Extrait

Je viens d’avoir cinquante ans et je n’ai pas encore tué.

Cela me manque. J’en ai si souvent rêvé. Je veux dire : vraiment rêvé. Élaborant dans mon sommeil (si enfin il s’agissait bien de sommeil et non d’une demi-veille embrumée de fatigue) les crimes qu’avec un peu plus de volonté, j’aurais eu plaisir à commettre. Quand je parle de plaisir, il ne faut y voir rien de vulgaire ou de sordide. Rien qui soit empuanti par un sentiment de vengeance, de haine ou de jalousie ni par cette horreur que l’on désigne du terme hypocrite et exorbitant de « justice des hommes ». Qu’on ne me parle pas non plus d’acte gratuit et des pénibles inventions de cette andouille de Gide. Faut-il être aussi nigaud que le dénommé Lafcadio pour poser un geste tout en forfanterie, dont il ne peut même pas apprécier le dénouement ni l’état de la victime. Un fameux gâchis ! Comme si un orateur laissait en suspens l’exorde ronflant qu’il vient d’entamer.

Non, je parle bien du crime pour le crime dans toute sa plénitude. Avec préparation, action et résultat.

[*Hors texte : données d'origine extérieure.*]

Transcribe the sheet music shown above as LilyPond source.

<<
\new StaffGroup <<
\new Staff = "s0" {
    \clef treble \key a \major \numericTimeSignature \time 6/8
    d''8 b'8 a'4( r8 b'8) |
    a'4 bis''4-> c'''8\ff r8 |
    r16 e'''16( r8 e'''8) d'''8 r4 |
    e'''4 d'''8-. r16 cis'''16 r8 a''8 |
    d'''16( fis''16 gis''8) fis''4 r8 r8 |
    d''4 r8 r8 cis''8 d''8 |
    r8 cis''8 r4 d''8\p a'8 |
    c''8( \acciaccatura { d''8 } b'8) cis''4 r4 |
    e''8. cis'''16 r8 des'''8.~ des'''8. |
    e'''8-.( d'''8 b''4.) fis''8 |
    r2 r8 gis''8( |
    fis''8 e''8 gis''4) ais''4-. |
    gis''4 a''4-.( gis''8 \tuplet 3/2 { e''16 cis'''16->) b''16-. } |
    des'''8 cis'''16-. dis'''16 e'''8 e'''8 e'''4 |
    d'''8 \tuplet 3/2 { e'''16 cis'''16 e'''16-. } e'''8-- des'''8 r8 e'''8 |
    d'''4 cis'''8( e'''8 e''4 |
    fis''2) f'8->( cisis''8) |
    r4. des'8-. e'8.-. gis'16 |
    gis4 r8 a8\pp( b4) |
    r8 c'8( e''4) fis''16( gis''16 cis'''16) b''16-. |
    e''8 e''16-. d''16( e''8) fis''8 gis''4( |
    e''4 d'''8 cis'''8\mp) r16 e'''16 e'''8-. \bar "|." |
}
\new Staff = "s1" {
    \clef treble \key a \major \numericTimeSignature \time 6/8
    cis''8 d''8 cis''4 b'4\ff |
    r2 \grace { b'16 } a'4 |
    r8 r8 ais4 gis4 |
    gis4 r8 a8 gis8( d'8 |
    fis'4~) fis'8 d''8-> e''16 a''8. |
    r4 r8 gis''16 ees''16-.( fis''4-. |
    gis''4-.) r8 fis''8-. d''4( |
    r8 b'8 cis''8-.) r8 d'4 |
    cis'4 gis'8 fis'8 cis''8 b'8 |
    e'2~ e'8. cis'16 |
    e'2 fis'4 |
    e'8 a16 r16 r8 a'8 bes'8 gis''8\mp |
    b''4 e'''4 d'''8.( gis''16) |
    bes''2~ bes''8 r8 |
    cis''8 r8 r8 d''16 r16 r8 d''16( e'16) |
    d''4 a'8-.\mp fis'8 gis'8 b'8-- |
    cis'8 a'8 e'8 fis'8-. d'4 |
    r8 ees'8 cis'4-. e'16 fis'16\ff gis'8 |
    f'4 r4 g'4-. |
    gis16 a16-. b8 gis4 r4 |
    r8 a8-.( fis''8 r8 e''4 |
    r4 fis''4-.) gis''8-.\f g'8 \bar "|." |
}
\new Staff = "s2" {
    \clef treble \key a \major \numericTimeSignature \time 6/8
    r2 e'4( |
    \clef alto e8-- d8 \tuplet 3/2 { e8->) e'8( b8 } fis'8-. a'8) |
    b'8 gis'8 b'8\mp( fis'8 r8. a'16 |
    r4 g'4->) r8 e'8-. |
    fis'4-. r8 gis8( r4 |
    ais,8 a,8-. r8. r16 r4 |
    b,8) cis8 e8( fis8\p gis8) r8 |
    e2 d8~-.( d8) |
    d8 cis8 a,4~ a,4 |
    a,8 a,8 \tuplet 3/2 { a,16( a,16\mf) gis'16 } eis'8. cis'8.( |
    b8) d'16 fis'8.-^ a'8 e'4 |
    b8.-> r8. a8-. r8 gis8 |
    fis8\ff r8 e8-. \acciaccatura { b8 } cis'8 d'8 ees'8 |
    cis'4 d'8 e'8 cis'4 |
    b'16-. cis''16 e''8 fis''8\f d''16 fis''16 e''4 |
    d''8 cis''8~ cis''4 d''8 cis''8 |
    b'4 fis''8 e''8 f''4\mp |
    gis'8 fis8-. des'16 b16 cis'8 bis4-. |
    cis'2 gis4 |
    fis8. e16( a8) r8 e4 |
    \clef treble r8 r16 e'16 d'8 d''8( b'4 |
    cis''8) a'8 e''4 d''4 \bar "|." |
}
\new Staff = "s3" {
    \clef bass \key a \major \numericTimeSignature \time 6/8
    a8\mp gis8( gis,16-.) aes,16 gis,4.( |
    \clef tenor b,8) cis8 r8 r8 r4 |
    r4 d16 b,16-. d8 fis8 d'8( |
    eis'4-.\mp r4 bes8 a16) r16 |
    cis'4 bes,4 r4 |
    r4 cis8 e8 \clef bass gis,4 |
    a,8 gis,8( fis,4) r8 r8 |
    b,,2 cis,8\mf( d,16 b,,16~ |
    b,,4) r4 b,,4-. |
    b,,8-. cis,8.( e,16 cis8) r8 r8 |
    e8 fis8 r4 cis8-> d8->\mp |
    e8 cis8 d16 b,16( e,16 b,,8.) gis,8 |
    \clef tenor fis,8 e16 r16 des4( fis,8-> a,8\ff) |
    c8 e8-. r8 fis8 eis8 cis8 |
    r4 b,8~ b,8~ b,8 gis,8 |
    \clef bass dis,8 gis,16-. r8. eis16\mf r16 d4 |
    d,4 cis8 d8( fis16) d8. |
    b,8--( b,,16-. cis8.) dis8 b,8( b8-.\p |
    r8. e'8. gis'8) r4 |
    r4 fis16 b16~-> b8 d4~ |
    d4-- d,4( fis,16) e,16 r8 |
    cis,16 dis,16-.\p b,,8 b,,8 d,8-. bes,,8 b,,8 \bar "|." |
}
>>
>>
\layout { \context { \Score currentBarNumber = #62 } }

L’opération relevant de l’expérience de science physique où un corps mou, sonore et articulé devient rigide, immobile, silencieux et voué au pourrissement. Avec –très important- la valeur ajoutée d’un passé particulier (si court soit-il et de préférence bien connu de l’expérimentateur) qui s’évanouit dans les sombres couloirs du néant.